こうして見てみると、平凡ながら幸せえそうな生活を送っているように見えるが、陽木は、そんなこと自覚していなかった。


「はぁ〜、どっかに文才でも落ちとけよ。」


陽木は、そんな独り言を呟きながら石を蹴った。

陽木の目先の悩みは、自分の連載しているウェブ小説の、人気が全くないことだった。趣味の延長として始めてみた創作活動だったが、いくら書いたところで、誰もみてくれないし、なんの評価もしてくれない、それが現状だった。ファンどころかアンチもない虚しい現実を、陽木は小説を更新するたびにしみじみと感じていた。


「まあたかが高校生に、書籍化レベルのラノベなんて書けるわけねーか。」


自嘲気味に下を向きながら、陽木はそんな言い訳を呟いた。


ーーー


「ありゃーとーございやしたー。」


やる気のないコンビニバイトの挨拶を耳の隅で捉えながら、陽木はさらなる絶望感に襲われていた。
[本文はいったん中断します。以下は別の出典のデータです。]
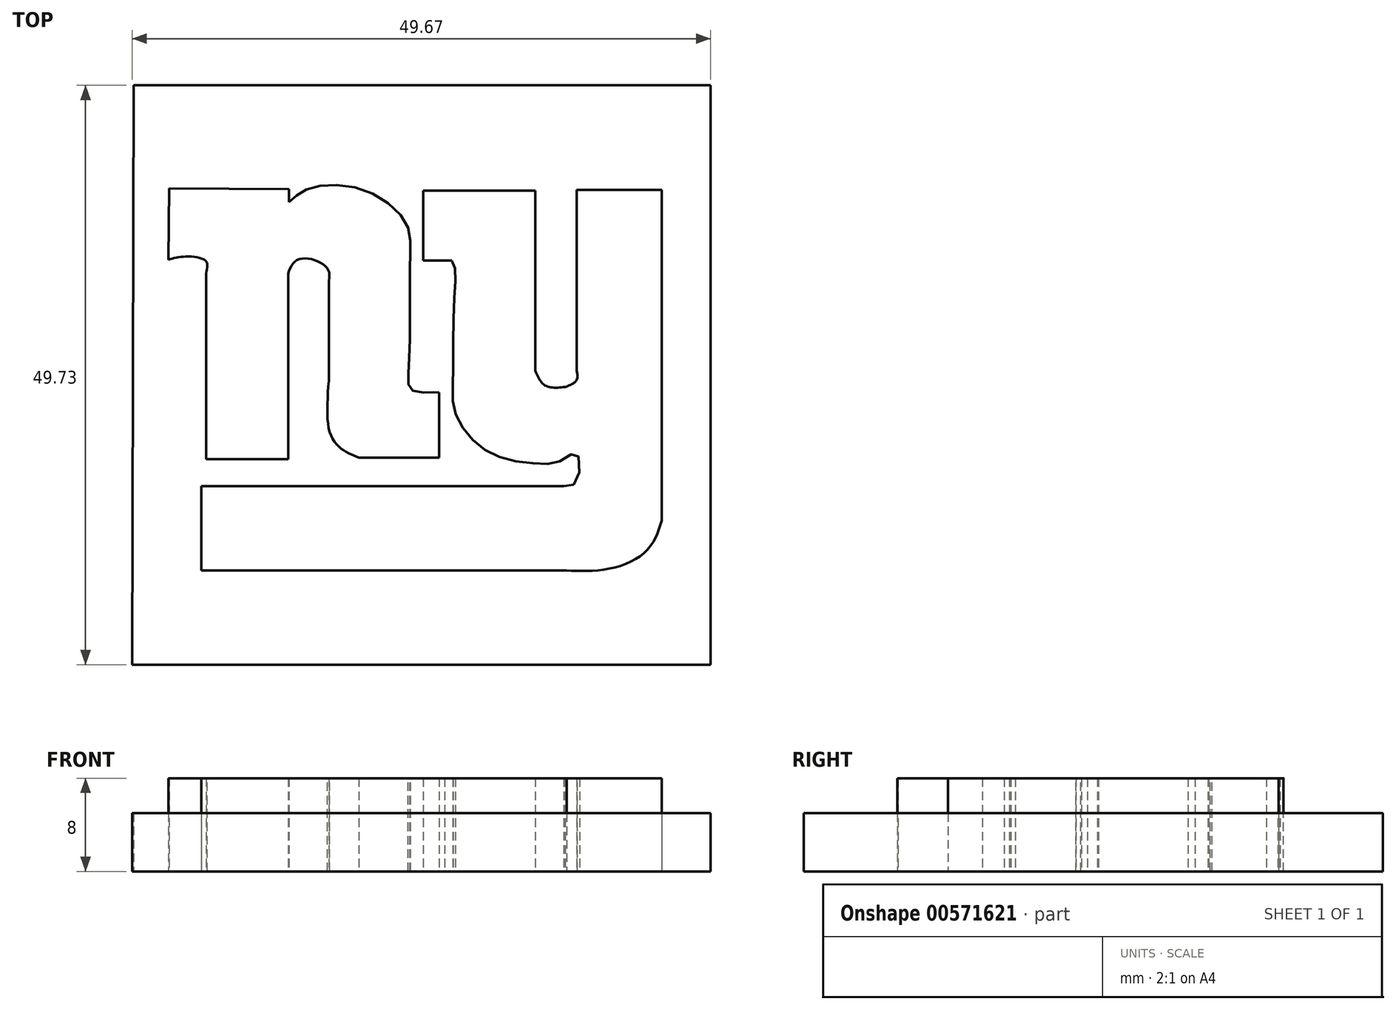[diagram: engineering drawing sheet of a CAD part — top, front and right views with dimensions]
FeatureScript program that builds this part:
annotation { "Feature Type Name" : "Feature", "Feature Type Description" : "" }
export const myFeature = defineFeature(function(context is Context, id is Id, definition is map)
    precondition{}
    {
        {
            var Q0;
            Q0=qCreatedBy(makeId("Top.planeOp"),FACE);
            var sketch = newSketch(context, id + "F0", { "sketchPlane" : qUnion([Q0])});
            skFitSpline(sketch, "E0", {"points": [v(5.15, 40.9) * mm, v(15.42, 40.83) * mm], "startDerivative": vector(10.28, -0.07) * mm, "endDerivative": vector(10.28, -0.07) * mm});
            skLineSegment(sketch, "E1", {"start": v(15.42, 40.83) * mm, "end": v(15.42, 39.7) * mm});
            skFitSpline(sketch, "E2", {"points": [v(15.42, 39.7) * mm, v(17.07, 40.83) * mm, v(21.62, 40.83) * mm, v(25.5, 37.86) * mm, v(25.83, 34.9) * mm, v(25.83, 30.48) * mm, v(25.7, 25.02) * mm, v(25.97, 23.57) * mm, v(27.74, 23.37) * mm, v(28.34, 23.37) * mm], "startDerivative": vector(14.67, 13.62) * mm, "endDerivative": vector(9.15, -0.24) * mm});
            skLineSegment(sketch, "E3", {"start": v(28.34, 23.37) * mm, "end": v(28.34, 17.77) * mm});
            skLineSegment(sketch, "E4", {"start": v(28.34, 17.77) * mm, "end": v(21.42, 17.77) * mm});
            skFitSpline(sketch, "E5", {"points": [v(21.42, 17.77) * mm, v(20.17, 18.36) * mm, v(18.98, 19.81) * mm, v(18.85, 24.36) * mm], "startDerivative": vector(-5.02, 1.96) * mm, "endDerivative": vector(0.84, 11.36) * mm});
            skLineSegment(sketch, "E6", {"start": v(18.85, 24.36) * mm, "end": v(18.85, 29.23) * mm});
            skLineSegment(sketch, "E7", {"start": v(18.85, 29.23) * mm, "end": v(18.85, 32.99) * mm});
            skFitSpline(sketch, "E8", {"points": [v(18.85, 32.99) * mm, v(18.85, 33.78) * mm, v(17.73, 34.7) * mm, v(16.08, 34.7) * mm, v(15.36, 33.58) * mm], "startDerivative": vector(0.82, 4.02) * mm, "endDerivative": vector(-2.06, -5.28) * mm});
            skLineSegment(sketch, "E9", {"start": v(15.36, 33.58) * mm, "end": v(15.36, 17.64) * mm});
            skLineSegment(sketch, "E10", {"start": v(15.36, 17.64) * mm, "end": v(8.3, 17.64) * mm});
            skLineSegment(sketch, "E11", {"start": v(8.3, 17.64) * mm, "end": v(8.3, 33.58) * mm});
            skFitSpline(sketch, "E12", {"points": [v(8.3, 33.58) * mm, v(8.3, 34.64) * mm, v(6.53, 35.03) * mm, v(5.08, 34.77) * mm], "startDerivative": vector(1.13, 4.19) * mm, "endDerivative": vector(-3.83, -1.06) * mm});
            skLineSegment(sketch, "E13", {"start": v(5.08, 34.77) * mm, "end": v(5.15, 40.9) * mm});
            skLineSegment(sketch, "E14", {"start": v(26.95, 40.7) * mm, "end": v(36.57, 40.7) * mm});
            skLineSegment(sketch, "E15", {"start": v(40.13, 40.76) * mm, "end": v(47.44, 40.76) * mm});
            skLineSegment(sketch, "E16", {"start": v(47.44, 40.76) * mm, "end": v(47.44, 12.37) * mm});
            skLineSegment(sketch, "E17", {"start": v(36.57, 40.7) * mm, "end": v(36.57, 25.21) * mm});
            skLineSegment(sketch, "E18", {"start": v(40.13, 40.76) * mm, "end": v(40.13, 25.28) * mm});
            skLineSegment(sketch, "E19", {"start": v(39.01, 15.33) * mm, "end": v(7.91, 15.33) * mm});
            skLineSegment(sketch, "E20", {"start": v(7.91, 15.33) * mm, "end": v(7.91, 8.08) * mm});
            skLineSegment(sketch, "E21", {"start": v(7.91, 8.08) * mm, "end": v(39.27, 8.08) * mm});
            skFitSpline(sketch, "E22", {"points": [v(36.57, 25.21) * mm, v(37.43, 23.96) * mm, v(39.14, 23.83) * mm], "startDerivative": vector(1.4, -3.15) * mm, "endDerivative": vector(3.72, 0.34) * mm});
            skFitSpline(sketch, "E23", {"points": [v(39.14, 23.83) * mm, v(40.13, 24.42) * mm, v(40.13, 25.28) * mm], "startDerivative": vector(2.33, 0.9) * mm, "endDerivative": vector(-0.43, 2.02) * mm});
            skFitSpline(sketch, "E24", {"points": [v(39.27, 8.08) * mm, v(41.84, 8.08) * mm, v(44.88, 8.88) * mm, v(46.65, 10.46) * mm, v(47.44, 12.37) * mm], "startDerivative": vector(9.82, -0.5) * mm, "endDerivative": vector(2.75, 8.75) * mm});
            skLineSegment(sketch, "E25", {"start": v(26.95, 40.7) * mm, "end": v(26.95, 34.7) * mm});
            skLineSegment(sketch, "E26", {"start": v(26.95, 34.7) * mm, "end": v(28.8, 34.7) * mm});
            skFitSpline(sketch, "E27", {"points": [v(28.8, 34.7) * mm, v(29.4, 34.7) * mm, v(29.72, 33.78) * mm, v(29.59, 30.62) * mm, v(29.52, 24.42) * mm, v(29.66, 21.79) * mm, v(31.04, 19.48) * mm, v(33.48, 17.84) * mm, v(36.84, 17.24) * mm, v(38.81, 17.5) * mm, v(40.13, 18.1) * mm, v(40.13, 15.73) * mm, v(39.01, 15.33) * mm], "startDerivative": vector(15.43, 3.4) * mm, "endDerivative": vector(-21.54, 0.82) * mm});
            skSolve(sketch);
        }
        {
            var Q0;
            Q0=qCreatedBy(makeId("Top.planeOp"),FACE);
            var sketch = newSketch(context, id + "F1", { "sketchPlane" : qUnion([Q0])});
            skLineSegment(sketch, "E28", {"start": v(2.1, 49.73) * mm, "end": v(51.64, 49.73) * mm});
            skLineSegment(sketch, "E29", {"start": v(51.64, 49.73) * mm, "end": v(51.64, 0) * mm});
            skLineSegment(sketch, "E30", {"start": v(51.64, 0) * mm, "end": v(1.97, 0) * mm});
            skLineSegment(sketch, "E31", {"start": v(1.97, 0) * mm, "end": v(2.1, 49.73) * mm});
            skSolve(sketch);
        }
        {
            var Q0;
            Q0=makeQuery(id+"F0.imprint","IMPRINT",FACE,{"disambiguationData":[TD([[makeQuery(id+"F0.imprint","IMPRINT",EDGE,{"derivedFrom":sQuery(id+"F0.wireOp",EDGE,"E0")}),-1.0]])]});
            var Q1;
            Q1=makeQuery(id+"F0.imprint","IMPRINT",FACE,{"disambiguationData":[TD([[makeQuery(id+"F0.imprint","IMPRINT",EDGE,{"derivedFrom":sQuery(id+"F0.wireOp",EDGE,"E14")}),-1.0]])]});
            extrude(context, id + "F2", {"entities" : qUnion([Q0, Q1]), "depth" : 8 * mm, "offsetDistance" : 25 * mm});
        }
        {
            var Q0;
            Q0=makeQuery(id+"F1.imprint","IMPRINT",FACE,{"disambiguationData":[TD([[makeQuery(id+"F1.imprint","IMPRINT",EDGE,{"derivedFrom":sQuery(id+"F1.wireOp",EDGE,"E28")}),-1.0]])]});
            extrude(context, id + "F3", {"entities" : qUnion([Q0]), "depth" : 5 * mm, "offsetDistance" : 25 * mm});
        }
    });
陽木のお気に入りのカップ麺は、新製品によってその姿を消していた。


「なぁ神よ、なぜお前は俺に不幸ばかりを与えるんだっ……」


誰にも聞こえないように呟いたつもりだったが、すれ違ったおっさんに小さく笑われて、陽木の気分は、落ちるところまで落ちた。


「クソが…。」


年寄りレベルの猫背で歩く陽木。不機嫌オーラを全面に撒き散らしていた。今の陽木には、帰ったらどんな風に枕に八つ当たりするか、ということしか考えていなかったが、ふと、かなり前を走るトラックに、違和感を感じた。


「え?あれ危なくね?」


そのトラックは、妙に左右に揺れながら走っていた。居眠り運転か、飲酒運転か、どちらにしろかなり危ない状況であることを陽木は察知した。陽木は心底、早く俺の前を安全に通り越して、事故るならどこか俺の知らないところで事故ってくれ、と思っていた。

ーだがその思いは届くことはなかった。トラックは少し反対車線に曲がってから、大きく曲がり、陽木の目の前で事故ろうとしていた。だが、そこには幸い人はいなかった…

ーなんてことはなく、トラックの向かって行く先には、高校生くらいの少女が、今にも轢かれそうになっていた。


「おい危っ…。」


そう口にすると同時に、陽木の足は地面を力強く蹴った。足は、陽木が頭で考えるより先に、動いていた。少女を助けるために、トラックの前に飛び出していた。

陽木の必死な表情と、向かってくるトラックに驚きの顔で、動けなくなっている少女、陽木が少女の背に触れ、突き飛ばそうと腕全部に力を集中させた瞬間に、

ー陽木の意識は完全に途切れ、暦縫陽木の人生も、終わりを迎えた。